Liputan6.com, Jakarta - Pengusaha penunjang sektor minyak dan gas (migas) meminta pemerintah membuat regulasi yang jelas terkait penggunaan komponen dalam negeri dalam aturan baru kontrak migas dengan skema gross split.
Pengusaha khawatir, skema baru ini mengabaikan tingkat kandungan dalam negeri (TKDN) dalam proses eksplorasi migas di dalam negeri.
Ketua Dewan Pimpinan Bidang Industri Gabungan Usaha Penunjang Energi dan Migas (Guspenmigas) Willem Siahaya mengatakan, selama ini industri penunjang sektor energi dan migas di Indonesia telah mampu memproduksi komponen dan peralatan penunjang kegiatan eksplorasi migas.
Advertisement
"Kami sudah bisa bikin peralatan migas, sudah bisa bikin rig (instalasi peralatan) pengeboroan, kita sudah punya pipa-pipa pengeboran, jadi ini (industri migas) seolah-olah inginnya impor," ujar dia di Kantor Kementeri‎an Perindustrian (Kemenperin), Jakarta, Senin (13/2/2017).‎
Baca Juga
Bahkan, lanjut Willem, industri dalam negeri telah mampu mengekspor komponen dan peralatan tersebut ke negara lain. Hal ini menunjukan komponen dan peralatan tersebut memiliki kualitas yang baik dan mampu bersaing dengan produk dari negara lain.
"Selama ini kita sudah mampu sudah ekspor malah, namun hanya saja ada halangan-halangan dilapangan bahwa meskipun kita sudah mampu, kualitasnya oke, jumlahnya oke, namun ada saja yang menghambat," kata dia.

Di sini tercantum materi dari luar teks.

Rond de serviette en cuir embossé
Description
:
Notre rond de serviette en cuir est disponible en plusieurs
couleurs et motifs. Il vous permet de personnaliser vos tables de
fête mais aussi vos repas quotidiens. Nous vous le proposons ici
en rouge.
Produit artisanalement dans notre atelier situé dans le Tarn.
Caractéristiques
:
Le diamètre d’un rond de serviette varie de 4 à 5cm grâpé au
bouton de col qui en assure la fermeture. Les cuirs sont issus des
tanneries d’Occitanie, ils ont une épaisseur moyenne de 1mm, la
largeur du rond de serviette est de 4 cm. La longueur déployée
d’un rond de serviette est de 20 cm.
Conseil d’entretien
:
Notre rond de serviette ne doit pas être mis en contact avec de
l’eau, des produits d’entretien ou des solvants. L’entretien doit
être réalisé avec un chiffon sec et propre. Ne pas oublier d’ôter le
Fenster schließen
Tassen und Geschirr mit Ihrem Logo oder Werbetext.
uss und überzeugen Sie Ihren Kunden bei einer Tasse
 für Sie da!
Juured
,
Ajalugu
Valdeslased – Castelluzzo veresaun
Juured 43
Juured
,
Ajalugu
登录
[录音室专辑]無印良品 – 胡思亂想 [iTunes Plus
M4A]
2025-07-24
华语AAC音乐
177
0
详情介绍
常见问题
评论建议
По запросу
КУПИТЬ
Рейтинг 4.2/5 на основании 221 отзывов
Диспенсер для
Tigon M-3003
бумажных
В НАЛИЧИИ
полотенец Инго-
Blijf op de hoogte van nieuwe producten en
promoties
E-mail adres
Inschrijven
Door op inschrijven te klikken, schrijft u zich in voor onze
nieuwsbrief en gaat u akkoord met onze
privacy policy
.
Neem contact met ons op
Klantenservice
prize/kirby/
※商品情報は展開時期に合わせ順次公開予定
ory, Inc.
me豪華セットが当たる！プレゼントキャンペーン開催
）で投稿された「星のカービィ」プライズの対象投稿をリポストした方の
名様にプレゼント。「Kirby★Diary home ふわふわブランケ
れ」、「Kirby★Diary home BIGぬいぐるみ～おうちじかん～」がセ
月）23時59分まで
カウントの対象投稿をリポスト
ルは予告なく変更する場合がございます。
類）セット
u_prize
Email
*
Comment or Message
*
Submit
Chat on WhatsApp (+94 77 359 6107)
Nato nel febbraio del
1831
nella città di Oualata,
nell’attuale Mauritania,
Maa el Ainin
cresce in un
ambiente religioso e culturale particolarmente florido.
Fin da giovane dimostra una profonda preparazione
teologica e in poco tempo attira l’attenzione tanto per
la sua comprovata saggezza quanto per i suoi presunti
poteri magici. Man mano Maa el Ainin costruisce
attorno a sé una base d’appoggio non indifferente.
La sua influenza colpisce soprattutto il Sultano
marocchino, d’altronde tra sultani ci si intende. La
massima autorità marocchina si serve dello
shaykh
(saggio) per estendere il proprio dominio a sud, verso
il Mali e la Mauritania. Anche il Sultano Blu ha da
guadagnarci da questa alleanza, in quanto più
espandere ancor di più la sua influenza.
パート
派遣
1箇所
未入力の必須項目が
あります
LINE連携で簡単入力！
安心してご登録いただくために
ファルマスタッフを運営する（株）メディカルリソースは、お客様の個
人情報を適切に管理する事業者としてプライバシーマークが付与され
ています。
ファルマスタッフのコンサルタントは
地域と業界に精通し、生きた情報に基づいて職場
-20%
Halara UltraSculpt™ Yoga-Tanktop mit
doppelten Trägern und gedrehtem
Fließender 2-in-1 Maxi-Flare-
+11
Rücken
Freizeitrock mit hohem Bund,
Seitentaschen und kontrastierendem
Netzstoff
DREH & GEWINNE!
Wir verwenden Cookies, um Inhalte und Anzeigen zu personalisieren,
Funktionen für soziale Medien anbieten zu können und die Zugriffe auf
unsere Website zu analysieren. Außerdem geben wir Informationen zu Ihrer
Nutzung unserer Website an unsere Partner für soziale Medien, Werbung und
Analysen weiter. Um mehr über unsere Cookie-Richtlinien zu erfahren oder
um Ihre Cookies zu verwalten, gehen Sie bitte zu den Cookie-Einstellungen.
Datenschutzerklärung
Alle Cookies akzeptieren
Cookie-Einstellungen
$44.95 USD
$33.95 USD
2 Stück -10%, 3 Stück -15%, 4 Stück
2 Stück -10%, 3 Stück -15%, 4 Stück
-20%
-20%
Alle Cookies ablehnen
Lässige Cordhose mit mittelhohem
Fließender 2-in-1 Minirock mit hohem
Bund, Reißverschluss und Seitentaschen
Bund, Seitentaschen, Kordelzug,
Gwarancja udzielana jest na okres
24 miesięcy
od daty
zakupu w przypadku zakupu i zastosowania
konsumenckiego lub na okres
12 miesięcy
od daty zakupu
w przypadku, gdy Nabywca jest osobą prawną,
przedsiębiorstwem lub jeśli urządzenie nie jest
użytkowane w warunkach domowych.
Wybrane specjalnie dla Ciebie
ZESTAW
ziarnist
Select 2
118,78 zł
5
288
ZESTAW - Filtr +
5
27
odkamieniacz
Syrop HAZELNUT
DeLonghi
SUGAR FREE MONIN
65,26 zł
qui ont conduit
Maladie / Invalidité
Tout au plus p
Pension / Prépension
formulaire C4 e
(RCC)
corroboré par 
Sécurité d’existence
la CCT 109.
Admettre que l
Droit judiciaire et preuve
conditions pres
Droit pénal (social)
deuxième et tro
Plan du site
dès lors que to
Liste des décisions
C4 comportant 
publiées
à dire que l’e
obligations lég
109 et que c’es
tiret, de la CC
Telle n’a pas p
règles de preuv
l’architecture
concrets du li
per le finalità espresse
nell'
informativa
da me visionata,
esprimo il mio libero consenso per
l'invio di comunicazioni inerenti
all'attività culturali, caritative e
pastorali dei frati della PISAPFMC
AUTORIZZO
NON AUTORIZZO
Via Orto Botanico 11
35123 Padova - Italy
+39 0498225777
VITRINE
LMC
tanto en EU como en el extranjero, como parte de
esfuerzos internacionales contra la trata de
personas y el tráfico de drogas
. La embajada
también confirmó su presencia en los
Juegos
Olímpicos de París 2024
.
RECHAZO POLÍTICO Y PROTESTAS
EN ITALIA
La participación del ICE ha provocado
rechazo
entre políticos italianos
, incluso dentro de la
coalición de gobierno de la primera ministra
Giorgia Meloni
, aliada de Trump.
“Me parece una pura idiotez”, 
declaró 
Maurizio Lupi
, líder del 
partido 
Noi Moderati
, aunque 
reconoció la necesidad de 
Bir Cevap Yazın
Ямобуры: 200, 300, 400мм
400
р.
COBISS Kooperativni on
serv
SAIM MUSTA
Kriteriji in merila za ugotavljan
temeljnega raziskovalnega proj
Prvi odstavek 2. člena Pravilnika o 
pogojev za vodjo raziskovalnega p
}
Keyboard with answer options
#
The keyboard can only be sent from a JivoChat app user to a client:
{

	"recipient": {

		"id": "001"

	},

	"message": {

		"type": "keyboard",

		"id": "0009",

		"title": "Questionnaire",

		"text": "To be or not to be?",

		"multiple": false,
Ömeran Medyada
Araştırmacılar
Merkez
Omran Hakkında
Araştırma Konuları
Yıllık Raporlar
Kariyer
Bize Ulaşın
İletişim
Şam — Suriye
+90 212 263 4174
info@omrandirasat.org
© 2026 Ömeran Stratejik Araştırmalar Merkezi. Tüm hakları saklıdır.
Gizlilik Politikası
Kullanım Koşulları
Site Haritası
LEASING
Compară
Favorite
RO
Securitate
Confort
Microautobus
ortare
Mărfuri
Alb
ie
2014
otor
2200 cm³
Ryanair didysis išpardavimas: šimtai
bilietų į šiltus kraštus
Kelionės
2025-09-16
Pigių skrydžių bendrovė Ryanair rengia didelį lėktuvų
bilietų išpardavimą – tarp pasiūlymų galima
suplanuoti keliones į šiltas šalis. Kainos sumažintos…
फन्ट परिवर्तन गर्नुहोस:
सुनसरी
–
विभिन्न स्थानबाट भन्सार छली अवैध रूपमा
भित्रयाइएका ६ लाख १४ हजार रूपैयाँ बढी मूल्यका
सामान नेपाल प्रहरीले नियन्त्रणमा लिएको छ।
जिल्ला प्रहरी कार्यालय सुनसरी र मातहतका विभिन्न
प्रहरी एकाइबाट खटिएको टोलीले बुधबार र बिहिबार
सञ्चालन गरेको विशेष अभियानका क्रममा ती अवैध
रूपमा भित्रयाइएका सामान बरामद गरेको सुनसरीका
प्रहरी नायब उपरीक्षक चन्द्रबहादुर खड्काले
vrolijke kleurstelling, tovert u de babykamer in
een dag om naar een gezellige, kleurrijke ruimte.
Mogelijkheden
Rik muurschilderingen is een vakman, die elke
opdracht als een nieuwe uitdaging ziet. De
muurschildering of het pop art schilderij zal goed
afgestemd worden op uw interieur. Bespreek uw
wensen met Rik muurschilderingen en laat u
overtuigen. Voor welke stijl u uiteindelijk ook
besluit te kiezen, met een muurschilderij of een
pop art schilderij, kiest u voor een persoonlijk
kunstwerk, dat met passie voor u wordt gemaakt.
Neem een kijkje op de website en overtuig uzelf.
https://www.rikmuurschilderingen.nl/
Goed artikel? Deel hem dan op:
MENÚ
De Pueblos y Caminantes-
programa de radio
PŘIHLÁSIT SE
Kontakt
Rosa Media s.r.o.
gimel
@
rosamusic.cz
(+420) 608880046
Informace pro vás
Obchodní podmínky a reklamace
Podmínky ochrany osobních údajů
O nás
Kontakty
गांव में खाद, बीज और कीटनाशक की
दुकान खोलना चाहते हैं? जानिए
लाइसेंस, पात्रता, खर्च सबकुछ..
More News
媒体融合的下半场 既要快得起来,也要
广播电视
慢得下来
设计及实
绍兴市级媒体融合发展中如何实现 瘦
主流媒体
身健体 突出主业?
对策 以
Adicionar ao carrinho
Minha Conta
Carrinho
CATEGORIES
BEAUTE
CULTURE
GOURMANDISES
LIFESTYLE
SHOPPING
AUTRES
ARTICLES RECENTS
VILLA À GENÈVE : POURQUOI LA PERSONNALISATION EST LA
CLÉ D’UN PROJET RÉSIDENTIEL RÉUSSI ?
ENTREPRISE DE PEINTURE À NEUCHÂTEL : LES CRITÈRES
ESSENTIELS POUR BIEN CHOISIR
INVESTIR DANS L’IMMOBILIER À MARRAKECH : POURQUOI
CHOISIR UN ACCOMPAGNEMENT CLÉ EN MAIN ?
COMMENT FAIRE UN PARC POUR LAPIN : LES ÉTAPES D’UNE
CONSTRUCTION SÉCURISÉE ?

Oleh sebab itu, Willem berharap Kemenperin sebagai kementerian teknis agar mendorong pelaku usaha di sektor migas untuk mau meningkatkan TKDN dalam kegiatan migas yang tengah dilakukan, terlebih dengan skema gross split.‎
"Kami berharap Kemenperin agar mendorong supaya semua kegiatan yang dilaksanakan bumi indonesia bisa memakai atau wajib memakai industri barang dan jasa dalam negeri," kata dia.
Menanggapi hal tersebut, Menteri Perindustrian Airlangga Hartarto, menyatakan pihaknya ingin industri di sektor migas untuk tetap memperhatikan TKDN dalam kegiatannya. Menurut dia, selama komponen dan peralatan tersebut sudah bisa diproduksi di dalam negeri‎ maka harus diprioritaskan penggunaannya.
"Ini kami lagi dorong, di migas kebetulan TKDN-nya sudah jelas, jadi kemampuan engineering, procurement and construction (EPC) dalam negeri, kemampuan industri pipa, industri offshore, perkapalan, ini akan kita dorong supaya dengan adanya gross split industri ini semakin berkembang," ujar Airlangga.
Sebelumnya Wakil Menteri Energi Sumber Daya Mineral (ESDM) Arcandra Tahar mengatakan, penerapan mekanisme gross split dalam skema bagi hasil migas yang baru akan mempercepat proses perencanaan yang dilakukan kontraktor yang melakukan pencarian migas di Indonesia.
Lantaran kontraktor dalam menentukan anggaran untuk menjalankan rencana tersebut, tidak ada negosiasi lagi dengan pihak Pemerintah. Hal itu karena melalui mekanisme bagi hasil gross split seluruh biaya operasi ditanggung kontraktor, sehingga tidak ada lagi proses negosiasi anggaran yang akan dikeluarkan.
Tidak seperti mekanisme bagi hasil cost recovery, negara mengganti biaya operasi kontraktor, sehingga harus ada proses negosiasi yang memakan waktu.